ふと、男の脳裏に数年前に起きた戦争で投入された最新型兵器のニュースが思い浮かんだ。最高機密の中で生まれた、最高峰の技術のすべてを注ぎ込まれ、人にしか見えないほど精巧に作られたヒューマノイド型ロボットたち。たった十二体で一国の反乱を鎮圧し――あまりの攻撃力に大国自らが、封印してしまった。ニュースでは驚きと恐怖の戦果を作り上げ、巨額の防衛費を塵に変えた彼らが処分場に送られていく様子が報じられていたものだ。
「なんだ、この国でも私たちのニュースが流れていたのだな……それも正解だ。私はNo.A-Rack12――幸運の天使、という名前を授かっていた。皮肉なことに、我々はみな天使と名付けられていたんだ」
男は自分の思考が読まれたことを知って、ぞっとした。ヒューマノイドが持つアンバーの瞳に映る自分の顔が、どんどんと恐怖に引きつっていく。自分を殺す気なのか、と慄く。だが、自分が死ねばひかりにも知られることになる。ロボットが暴走して人を殺めれば、その暴走したロボットは例外なく破壊措置となる。最新型兵器であっても、処分場へと送られたように。

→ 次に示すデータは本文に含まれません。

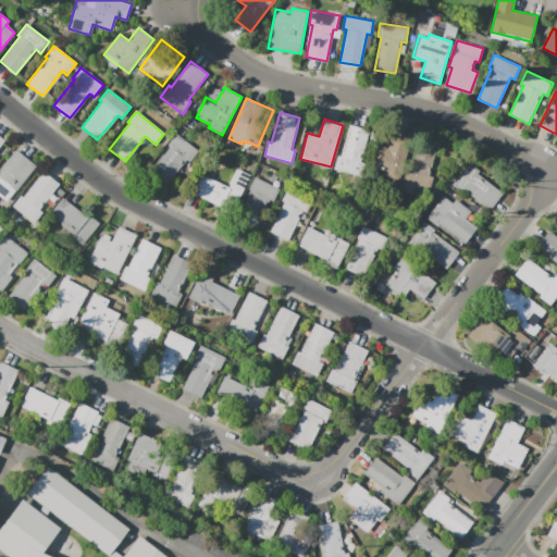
[(337,156),(341,157),(349,124),(370,130),(360,162),(364,163),(361,176),(334,169),(337,156)]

「殺すわけがない。私は、ひかりが死ぬ時まで傍にいると約束したのだから。……本当はしっかりとした報復措置を取りたいが、私は貴様ごときのために破壊されるわけにはいかない」
俺のひかりだ、と男は言い返そうとした。だが、ヒューマノイドの瞳を見ているうちに、耳鳴りが少しずつひどくなっていくことに気づく。ふと、まるで心の中に虫食い状の穴が広がるような、『大事なもの』が自分から失われていく感覚に襲われて男は声もなく目を見開いていた。
「き、記憶を……け、消さないで……くれ……」
小さな懇願を聞いてやることもなく、ヒューマノイドはやがて男を地面へと下した。青白い顔をしたまま、男はぬかるんだ地面を見つめている。――もう、男には何に自分が執着していたのかすら思い出せないだろう。機能としてそういう『破壊行動』ができることも知ってはいたが、男の有り様を見るにつけ、むやみやたらに使うものではないな、とヒューマノイドは学習する。
ニャア、と猫が鳴いたのを契機に男は立ち上がるとふらふらと立ち去って行った。家に帰るのか、それともどこかに向かうのかは、これ以上ヒューマノイド……アラキにも分からないことだ。